__WHAT IS BEING ASKED__
Which lines in the records below contain the word "Gaze"? Copy each one.

__DATA TO USE__

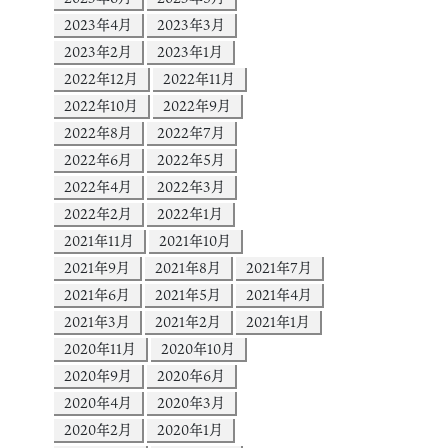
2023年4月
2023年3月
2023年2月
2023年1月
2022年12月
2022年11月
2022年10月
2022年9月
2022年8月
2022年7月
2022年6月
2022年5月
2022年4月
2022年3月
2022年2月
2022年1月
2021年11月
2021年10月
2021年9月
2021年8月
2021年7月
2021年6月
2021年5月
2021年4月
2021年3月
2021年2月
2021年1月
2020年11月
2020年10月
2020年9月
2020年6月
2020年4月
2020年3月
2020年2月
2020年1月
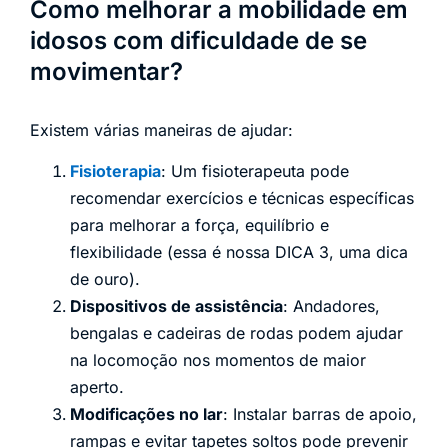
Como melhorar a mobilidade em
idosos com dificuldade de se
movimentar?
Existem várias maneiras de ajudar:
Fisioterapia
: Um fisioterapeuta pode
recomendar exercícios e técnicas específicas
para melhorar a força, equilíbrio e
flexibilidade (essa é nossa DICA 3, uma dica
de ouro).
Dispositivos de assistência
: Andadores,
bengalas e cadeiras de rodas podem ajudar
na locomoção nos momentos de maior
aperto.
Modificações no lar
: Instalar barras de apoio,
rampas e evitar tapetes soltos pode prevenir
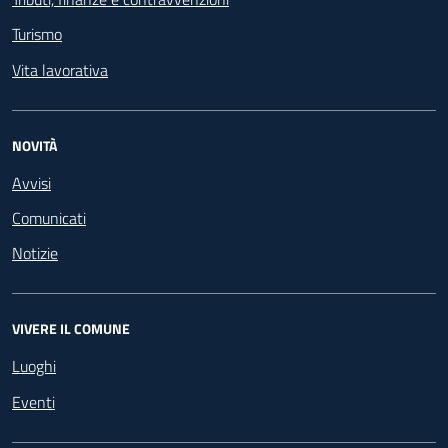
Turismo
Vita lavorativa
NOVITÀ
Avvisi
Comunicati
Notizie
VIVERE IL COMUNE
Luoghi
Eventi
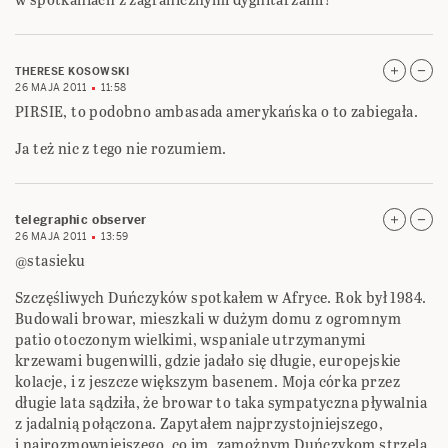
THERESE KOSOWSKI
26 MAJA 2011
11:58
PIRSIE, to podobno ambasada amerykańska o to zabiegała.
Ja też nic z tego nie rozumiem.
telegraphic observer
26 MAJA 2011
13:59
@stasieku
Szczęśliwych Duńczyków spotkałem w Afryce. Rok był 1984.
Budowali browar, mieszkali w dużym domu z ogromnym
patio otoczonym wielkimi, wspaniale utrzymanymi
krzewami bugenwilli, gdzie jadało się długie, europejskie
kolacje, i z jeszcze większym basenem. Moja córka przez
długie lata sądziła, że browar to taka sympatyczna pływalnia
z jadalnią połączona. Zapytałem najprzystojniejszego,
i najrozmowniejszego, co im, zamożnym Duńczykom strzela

* * *

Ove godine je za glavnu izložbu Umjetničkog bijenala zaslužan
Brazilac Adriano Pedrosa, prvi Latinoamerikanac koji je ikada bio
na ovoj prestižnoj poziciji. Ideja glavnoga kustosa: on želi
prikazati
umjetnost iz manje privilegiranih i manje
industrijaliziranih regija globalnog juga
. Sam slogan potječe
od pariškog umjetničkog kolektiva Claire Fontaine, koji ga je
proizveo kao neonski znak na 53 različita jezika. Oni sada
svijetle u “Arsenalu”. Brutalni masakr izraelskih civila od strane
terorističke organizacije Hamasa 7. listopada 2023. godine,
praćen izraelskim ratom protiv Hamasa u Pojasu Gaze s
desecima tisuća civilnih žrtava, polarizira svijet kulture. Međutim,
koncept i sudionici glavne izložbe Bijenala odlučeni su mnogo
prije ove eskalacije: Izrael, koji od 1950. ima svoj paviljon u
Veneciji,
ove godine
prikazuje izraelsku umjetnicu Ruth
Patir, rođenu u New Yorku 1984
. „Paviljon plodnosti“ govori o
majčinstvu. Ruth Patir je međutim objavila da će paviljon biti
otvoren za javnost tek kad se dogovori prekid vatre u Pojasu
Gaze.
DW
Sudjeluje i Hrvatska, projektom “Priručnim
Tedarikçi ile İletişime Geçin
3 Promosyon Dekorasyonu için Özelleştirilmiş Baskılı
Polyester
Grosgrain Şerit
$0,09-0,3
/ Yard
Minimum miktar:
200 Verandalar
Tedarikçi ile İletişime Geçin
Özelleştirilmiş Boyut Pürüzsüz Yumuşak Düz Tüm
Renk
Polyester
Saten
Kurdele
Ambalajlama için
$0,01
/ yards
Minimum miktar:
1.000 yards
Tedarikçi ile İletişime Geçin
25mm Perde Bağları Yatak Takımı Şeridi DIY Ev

...

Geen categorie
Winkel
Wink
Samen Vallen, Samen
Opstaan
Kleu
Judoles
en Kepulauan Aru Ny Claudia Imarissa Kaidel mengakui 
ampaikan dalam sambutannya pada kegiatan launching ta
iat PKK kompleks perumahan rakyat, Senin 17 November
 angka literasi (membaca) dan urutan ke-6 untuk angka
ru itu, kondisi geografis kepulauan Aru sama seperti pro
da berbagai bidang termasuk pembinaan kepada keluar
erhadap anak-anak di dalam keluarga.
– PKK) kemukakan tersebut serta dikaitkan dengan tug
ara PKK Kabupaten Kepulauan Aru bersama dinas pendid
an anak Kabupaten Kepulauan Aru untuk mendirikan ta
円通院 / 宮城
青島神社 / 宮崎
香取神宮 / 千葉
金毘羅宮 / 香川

__THE COMPLETED TASK__
praćen izraelskim ratom protiv Hamasa u Pojasu Gaze s
Gaze.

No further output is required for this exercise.